The new model is designed to inform public health policy, particularly important at a time of record-high alcohol-related harm in England. It will draw upon extensive real-world data to simulate how hypothetical policies aimed at reducing alcohol consumption influence decision-making when people are faced with immediate opportunities to drink in different contexts – such as their location or who they are with – and how these individual choices affect long-term population-level trends.
The policies to be tested could include increasing access to alcohol-free alternatives – that is, any rewarding activities or interests that might reduce a person's alcohol consumption such as employment, hobbies or sports – or reducing exposure to alcohol advertising. The exact policies will be determined in collaboration with key stakeholders including policymakers, clinicians and people with lived experience of addiction.
This model will be a unique and powerful addition to SARG's existing modelling capabilities. It will sit alongside the group's established modelling platforms, such as the influential Sheffield Tobacco and Alcohol Policy Modelling Platform (STAPM), which has been instrumental in evaluating the health and economic impacts of tobacco and alcohol policies. Dr Copeland's model will offer a new dimension by providing a deeper understanding of the cognitive processes that drive drinking decisions, thereby helping to bridge the gap between individual behaviour and population-wide trends.

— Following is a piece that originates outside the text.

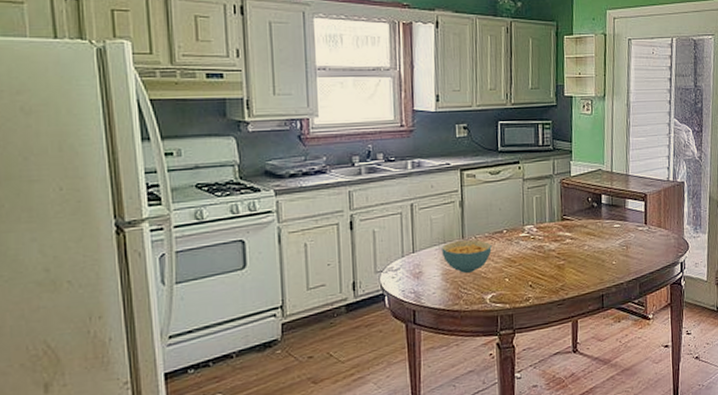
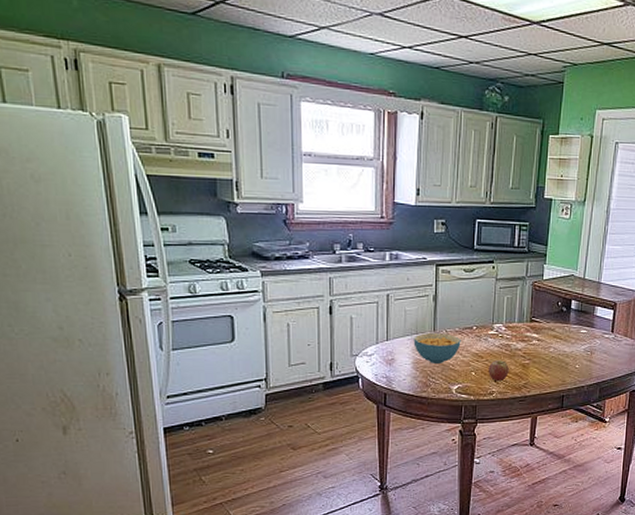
fruit: none [523,263,544,287] -> present [489,360,509,382]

The methodological tools developed during the project, while initially focused on alcohol, will be adaptable to other public health challenges such as diet, vaping and gambling.
Dr Copeland has previously used computational models of value-based decision-making (VBDM) to investigate the mechanisms that underlie behaviour change and recovery from addiction, finding evidence that decision-making processes are sensitive to different contexts. You can also read about her research into value-based decision-making in daily tobacco smokers on the SARG Blog.
The Wellcome Trust funds research to improve life, health and wellbeing through new knowledge and understanding. Their funding supports early-career, mid-career and established researchers across a broad scope of research, including physical and social sciences, clinical research and humanities.